Dalle sue parole sembra che la fine dell'Onu sia rovinosa almeno quanto la guerra. Mentre prende un pausa per il te', il maestro riflette sull'allenamento alla nonviolenza praticato nei suoi villaggi. Il lavoro per la pace comincia dai piccoli conflitti quotidiani?
"A qualunque livello - riprende - lo strumento piu' importante per superare i contrasti e' l'ascolto profondo e compassionevole della parola dell'altro. Cio' aiuta a comprendere l'altrui sofferenza e a dialogare. A un governo direi: ascolta te stesso e cio' che dicono gli altri Paesi, in modo da comunicare la tua sofferenza e comprendere la loro. E' un lavoro pratico: qui, per esempio, non ci limitiamo a parlare di pace interiore, ma attuiamo l'ascolto profondo e amorevole dell'altro. E' una pratica di riconciliazione da esercitare su di se' grazie alla meditazione sul respiro: talora capita che le coppie (moglie-marito o genitore-figli) cerchino la riconciliazione subito, magari precipitandosi a telefonare all'altro capo del mondo".
Nei suoi innumerevoli libri, i cui proventi mantengono i monasteri, lei ha scritto che la violenza nasce da paura e sofferenza. Ma di che cosa hanno paura, oggi, gli americani e il loro presidente?
"Bush vive tra le paure ed e' troppo occupato per praticare la meditazione del respiro. E puo' fare molto male. Avrebbe bisogno di consiglieri capaci di risvegliare la compassione, ma mi pare sia circondato da persone bellicose. I leader spirituali americani dovrebbero agire perche' Bush abbia vicino anche persone animate da un profondo senso di pace. Gli stessi cittadini possono fare qualcosa, come stanno cercando di fare i miei discepoli: dopo l'11 settembre ho lanciato un appello alla nonviolenza e fatto dieci giorni di digiuno per sottolinearne l'aspetto spirituale e non politico; e molti americani si sono uniti a noi, perche' negli Usa ci sono numerose coscienze compassionevoli e Bush dovrebbe ricordarsi di ascoltarle, anche perche' non lo combattono. Cercano solo di aiutarlo. Se avessi modo di incontrare Saddam Hussein direi le stesse cose: in America ho contattato le comunita' islamiche e parlato loro in modo nuovo, per capire le loro paure e le loro speranze. Per la pace, l'unica via e' questa".

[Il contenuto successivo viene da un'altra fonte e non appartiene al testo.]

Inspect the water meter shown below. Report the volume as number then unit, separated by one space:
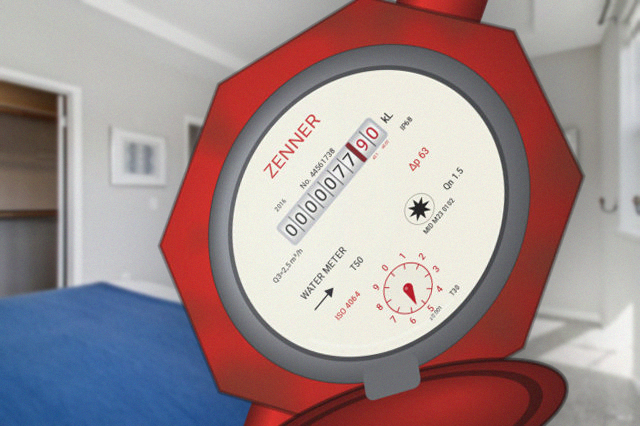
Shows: 77.905 kL
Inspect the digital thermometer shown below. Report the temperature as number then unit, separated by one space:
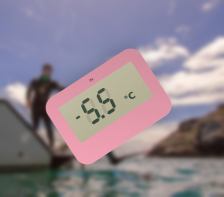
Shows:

Il suo pacifismo, insomma, e' fatto di pensiero e di pratica profonde che affondano le radici nel buddismo ma possono essere fatte proprie da chiunque.
L'anziano vietnamita appare stanco, ma ci congeda con uno sguardo di ferro, come a dire che conosce il modo di reintegrare l'energia. Fra pochi giorni parte per la Corea, altro crocevia di conflitti: il Sud del Paese e' in parte buddista, ma ci sono buddisti anche al Nord, sotto la dittatura comunista di Kim. E' attraverso i loro canali che Thai e' convinto possano passare parole di compassione.